A festejada capacidade de perceber detalhes da história clínica que permitam intuir diagnósticos menos óbvios e a perspicácia de antecipar a evolução e, com isso, prever desfechos, que há décadas se convencionou chamar de "olho clínico", sempre farão a diferença entre profissionais igualmente treinados.
Mas é inevitável reconhecer o quanto a tecnologia nivelou os médicos, não para equipará-los, porque isso seria impossível visto que dependeria de dotes pessoais intransferíveis, mas para torná-los funcionalmente mais parecidos.
Por outro lado, se usarmos como laboratório de experimentação dos estudantes de Medicina egressos de escolas de alta qualificação, será nítida a disparidade de desenvoltura e afirmação profissional entre eles, ainda que todos tenham um ponto de partida comum. A heterogeneidade se deve ao que os leigos convencionaram chamar de dom, o que é violentamente contestado pelos que nem sabem que isso existe.
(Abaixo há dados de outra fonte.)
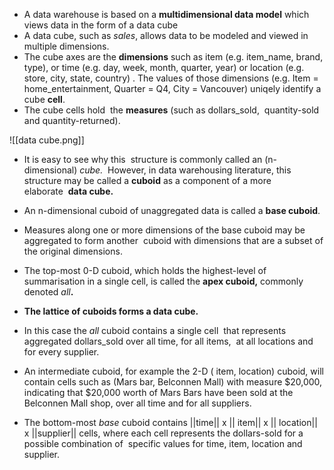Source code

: 
-   A data warehouse is based on a **multidimensional data model** which views data in the form of a data cube
-   A data cube, such as _sales_, allows data to be modeled and viewed in multiple dimensions.
-   The cube axes are the **dimensions** such as item (e.g. item_name, brand, type), or time (e.g. day, week, month, quarter, year) or location (e.g. store, city, state, country) . The values of those dimensions (e.g. Item = home_entertainment, Quarter = Q4, City = Vancouver) uniqely identify a cube **cell**. 
-   The cube cells hold  the **measures** (such as dollars_sold,  quantity-sold and quantity-returned).

![[data cube.png]]

-   It is easy to see why this  structure is commonly called an (n-dimensional) _cube._  However, in data warehousing literature, this structure may be called a **cuboid** as a component of a more elaborate  **data cube.**     
-   An n-dimensional cuboid of unaggregated data is called a **base cuboid**.
-   Measures along one or more dimensions of the base cuboid may be aggregated to form another  cuboid with dimensions that are a subset of the original dimensions.
-   The top-most 0-D cuboid, which holds the highest-level of summarisation in a single cell, is called the **apex cuboid,** commonly denoted _all_**.**  
    

-   **The lattice of cuboids forms a data cube.**
-   In this case the _all_ cuboid contains a single cell  that represents aggregated dollars_sold over all time, for all items,  at all locations and for every supplier.
-   An intermediate cuboid, for example the 2-D ( item, location) cuboid, will contain cells such as (Mars bar, Belconnen Mall) with measure $20,000, indicating that $20,000 worth of Mars Bars have been sold at the Belconnen Mall shop, over all time and for all suppliers.  
-   The bottom-most _base_ cuboid contains ||time|| x || item|| x || location|| x ||supplier|| cells, where each cell represents the dollars-sold for a possible combination of  specific values for time, item, location and supplier.


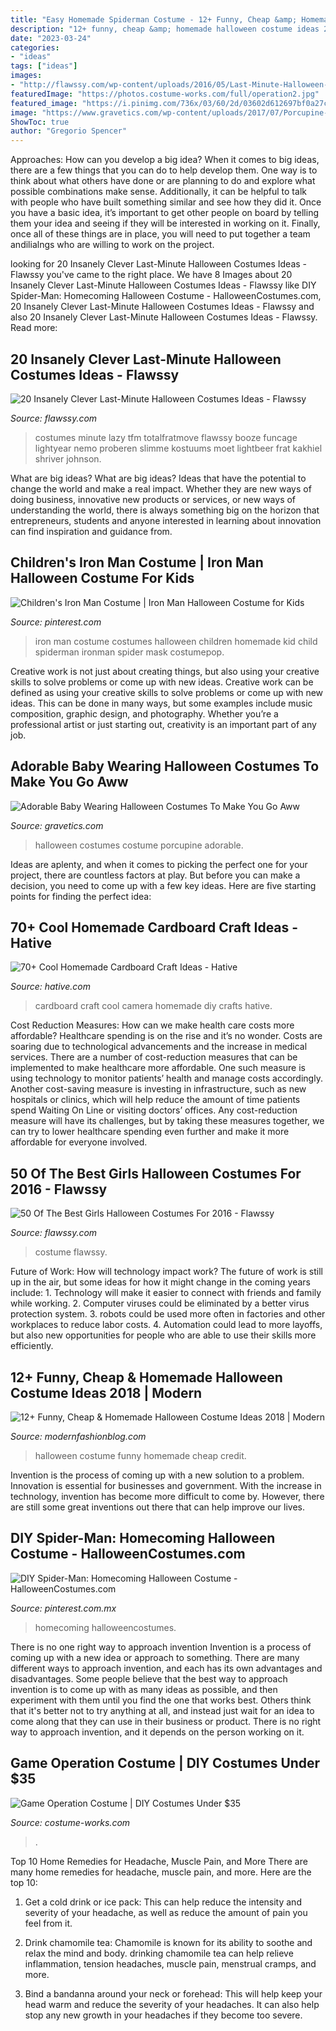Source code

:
 ```yaml
---
title: "Easy Homemade Spiderman Costume - 12+ Funny, Cheap &amp; Homemade Halloween Costume Ideas 2018"
description: "12+ funny, cheap &amp; homemade halloween costume ideas 2018"
date: "2023-03-24"
categories:
- "ideas"
tags: ["ideas"]
images:
- "http://flawssy.com/wp-content/uploads/2016/05/Last-Minute-Halloween-Costumes.jpg"
featuredImage: "https://photos.costume-works.com/full/operation2.jpg"
featured_image: "https://i.pinimg.com/736x/03/60/2d/03602d612697bf0a27cffdcf521a5a97.jpg"
image: "https://www.gravetics.com/wp-content/uploads/2017/07/Porcupine-halloween-costume-2017.jpg"
ShowToc: true
author: "Gregorio Spencer"
---
```



Approaches: How can you develop a big idea?
When it comes to big ideas, there are a few things that you can do to help develop them. One way is to think about what others have done or are planning to do and explore what possible combinations make sense. Additionally, it can be helpful to talk with people who have built something similar and see how they did it. Once you have a basic idea, it’s important to get other people on board by telling them your idea and seeing if they will be interested in working on it. Finally, once all of these things are in place, you will need to put together a team andilialngs who are willing to work on the project.

	

		
looking for 20 Insanely Clever Last-Minute Halloween Costumes Ideas - Flawssy you've came to the right place. We have 8 Images about 20 Insanely Clever Last-Minute Halloween Costumes Ideas - Flawssy like DIY Spider-Man: Homecoming Halloween Costume - HalloweenCostumes.com, 20 Insanely Clever Last-Minute Halloween Costumes Ideas - Flawssy and also 20 Insanely Clever Last-Minute Halloween Costumes Ideas - Flawssy. Read more:
		
    
## 20 Insanely Clever Last-Minute Halloween Costumes Ideas - Flawssy

<img loading=lazy src="http://flawssy.com/wp-content/uploads/2016/05/Last-Minute-Halloween-Costumes.jpg" onerror="this.onerror=null;this.src='https://tse4.mm.bing.net/th?id=OIP.TSV_p8NTGGeF8QUeK8Gj6wHaJ3&amp;pid=15.1';" alt="20 Insanely Clever Last-Minute Halloween Costumes Ideas - Flawssy">

_Source: flawssy.com_

>costumes minute lazy tfm totalfratmove flawssy booze funcage lightyear nemo proberen slimme kostuums moet lightbeer frat kakhiel shriver johnson. 

	

What are big ideas?
What are big ideas? Ideas that have the potential to change the world and make a real impact. Whether they are new ways of doing business, innovative new products or services, or new ways of understanding the world, there is always something big on the horizon that entrepreneurs, students and anyone interested in learning about innovation can find inspiration and guidance from.

    
## Children&#039;s Iron Man Costume | Iron Man Halloween Costume For Kids

<img loading=lazy src="https://i.pinimg.com/736x/03/60/2d/03602d612697bf0a27cffdcf521a5a97.jpg" onerror="this.onerror=null;this.src='https://tse4.mm.bing.net/th?id=OIP.SJz5_qgj1CLOJyQVFNsiGAHaJ4&amp;pid=15.1';" alt="Children&#039;s Iron Man Costume | Iron Man Halloween Costume for Kids">

_Source: pinterest.com_

>iron man costume costumes halloween children homemade kid child spiderman ironman spider mask costumepop. 

	

Creative work is not just about creating things, but also using your creative skills to solve problems or come up with new ideas.
Creative work can be defined as using your creative skills to solve problems or come up with new ideas. This can be done in many ways, but some examples include music composition, graphic design, and photography. Whether you’re a professional artist or just starting out, creativity is an important part of any job.

    
## Adorable Baby Wearing Halloween Costumes To Make You Go Aww

<img loading=lazy src="https://www.gravetics.com/wp-content/uploads/2017/07/Porcupine-halloween-costume-2017.jpg" onerror="this.onerror=null;this.src='https://tse3.mm.bing.net/th?id=OIP.oRNCWq_a-Nt6OKscfPY4ZwHaLB&amp;pid=15.1';" alt="Adorable Baby Wearing Halloween Costumes To Make You Go Aww">

_Source: gravetics.com_

>halloween costumes costume porcupine adorable. 

	

Ideas are aplenty, and when it comes to picking the perfect one for your project, there are countless factors at play. But before you can make a decision, you need to come up with a few key ideas. Here are five starting points for finding the perfect idea:

    
## 70+ Cool Homemade Cardboard Craft Ideas - Hative

<img loading=lazy src="https://hative.com/wp-content/uploads/2014/04/cardboard-crafts/21-diy-cardboard-craft-camera.jpg" onerror="this.onerror=null;this.src='https://tse3.mm.bing.net/th?id=OIP.UNgqKMiGlt1cnmAG4t01KgHaFi&amp;pid=15.1';" alt="70+ Cool Homemade Cardboard Craft Ideas - Hative">

_Source: hative.com_

>cardboard craft cool camera homemade diy crafts hative. 

	

Cost Reduction Measures: How can we make health care costs more affordable?
Healthcare spending is on the rise and it’s no wonder. Costs are soaring due to technological advancements and the increase in medical services. There are a number of cost-reduction measures that can be implemented to make healthcare more affordable. One such measure is using technology to monitor patients’ health and manage costs accordingly. Another cost-saving measure is investing in infrastructure, such as new hospitals or clinics, which will help reduce the amount of time patients spend Waiting On Line or visiting doctors’ offices.
Any cost-reduction measure will have its challenges, but by taking these measures together, we can try to lower healthcare spending even further and make it more affordable for everyone involved.

    
## 50 Of The Best Girls Halloween Costumes For 2016 - Flawssy

<img loading=lazy src="http://flawssy.com/wp-content/uploads/2016/05/teenage-girl-halloween-costume-ideas.jpg" onerror="this.onerror=null;this.src='https://tse3.mm.bing.net/th?id=OIP.STm_E5Za0koq_kEnHNmx7wHaL0&amp;pid=15.1';" alt="50 Of The Best Girls Halloween Costumes For 2016 - Flawssy">

_Source: flawssy.com_

>costume flawssy. 

	

Future of Work: How will technology impact work?
The future of work is still up in the air, but some ideas for how it might change in the coming years include: 1. Technology will make it easier to connect with friends and family while working. 
2. Computer viruses could be eliminated by a better virus protection system. 
3. robots could be used more often in factories and other workplaces to reduce labor costs. 
4. Automation could lead to more layoffs, but also new opportunities for people who are able to use their skills more efficiently.

    
## 12+ Funny, Cheap &amp; Homemade Halloween Costume Ideas 2018 | Modern

<img loading=lazy src="http://modernfashionblog.com/wp-content/uploads/2018/08/12-Funny-Cheap-Homemade-Halloween-Costume-Ideas-2018-14.jpg" onerror="this.onerror=null;this.src='https://tse2.mm.bing.net/th?id=OIP.sdRXBo8DjR90595MGsmmAQHaKo&amp;pid=15.1';" alt="12+ Funny, Cheap &amp; Homemade Halloween Costume Ideas 2018 | Modern">

_Source: modernfashionblog.com_

>halloween costume funny homemade cheap credit. 

	

Invention is the process of coming up with a new solution to a problem. Innovation is essential for businesses and government. With the increase in technology, invention has become more difficult to come by. However, there are still some great inventions out there that can help improve our lives.

    
## DIY Spider-Man: Homecoming Halloween Costume - HalloweenCostumes.com

<img loading=lazy src="https://i.pinimg.com/736x/66/7f/d5/667fd52ad5ec2aa8c9d2be9b69d48e2d.jpg" onerror="this.onerror=null;this.src='https://tse4.mm.bing.net/th?id=OIP.kwFXHITzZh9GwvWYSVAQogHaKZ&amp;pid=15.1';" alt="DIY Spider-Man: Homecoming Halloween Costume - HalloweenCostumes.com">

_Source: pinterest.com.mx_

>homecoming halloweencostumes. 

	

There is no one right way to approach invention
Invention is a process of coming up with a new idea or approach to something. There are many different ways to approach invention, and each has its own advantages and disadvantages. Some people believe that the best way to approach invention is to come up with as many ideas as possible, and then experiment with them until you find the one that works best. Others think that it's better not to try anything at all, and instead just wait for an idea to come along that they can use in their business or product. There is no right way to approach invention, and it depends on the person working on it.

    
## Game Operation Costume | DIY Costumes Under $35

<img loading=lazy src="https://photos.costume-works.com/full/operation2.jpg" onerror="this.onerror=null;this.src='https://tse3.mm.bing.net/th?id=OIP.N46u0ml3Dmsz4jXCOhz8ZQHaLh&amp;pid=15.1';" alt="Game Operation Costume | DIY Costumes Under $35">

_Source: costume-works.com_

>. 

	

Top 10 Home Remedies for Headache, Muscle Pain, and More
There are many home remedies for headache, muscle pain, and more. Here are the top 10:
1. Get a cold drink or ice pack: This can help reduce the intensity and severity of your headache, as well as reduce the amount of pain you feel from it.

2. Drink chamomile tea: Chamomile is known for its ability to soothe and relax the mind and body. drinking chamomile tea can help relieve inflammation, tension headaches, muscle pain, menstrual cramps, and more.

3. Bind a bandanna around your neck or forehead: This will help keep your head warm and reduce the severity of your headaches. It can also help stop any new growth in your headaches if they become too severe.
Se abstrairmos o fator sorte – que nunca se pode desconsiderar completamente –, cada vez mais o reconhecimento do médico na comunidade científica e leiga se baseia nos atributos pessoais do candidato. Não por outra razão há uma irrefreável tendência moderna de incluir as ciências humanas no currículo das faculdades de Medicina.
E se nós, médicos, encaminhamos nossos pacientes àqueles colegas que, além de tecnicamente competentes, sejam também carinhosos e afetivos, por que esperaríamos que os pacientes que possam escolher usassem critérios menos exigentes? Ou alguém se sente confortável ouvindo queixas dos pacientes ao voltar do colega que indicamos?
Pensei nisso constatando a crescente presença de mulheres na atividade médica. Atualmente, em muitas turmas, o percentual excede os 70%. Seguramente, esse crescimento impressionante é multifatorial e faz parte deste acelerado processo de inclusão da mulher no mercado de trabalho, e não haveria razão para que fosse diferente na medicina. Mas será que é só por isso?
Um apressado se contentaria com essas justificativas, mas claro que há muito mais a explicar e, provavelmente, a avalanche feminina na medicina moderna é a simples consequência do reconhecimento de algumas virtudes inerentes ao gênero.
A ciência médica é cada vez mais dependente de detalhes, e as mulheres são mais minuciosas. Toda a tecnologia não dispensou a necessidade de ouvir, e as mulheres são melhores ouvintes.
O clamor pela recuperação do terreno perdido na área da afetividade, resultante da socialização desumana da atividade médica, escancarou a necessidade de um profissional mais afeito ao carinho, à proteção e à generosidade.
Admita que é muito difícil contestar ou competir com concorrentes que possuem esses atributos embutidos na composição do DNA.
E você, que se considera um machista irrecuperável, abaixe o tom dos seus resmungos: é bem provável que logo ali adiante você seja cuidado por uma delas!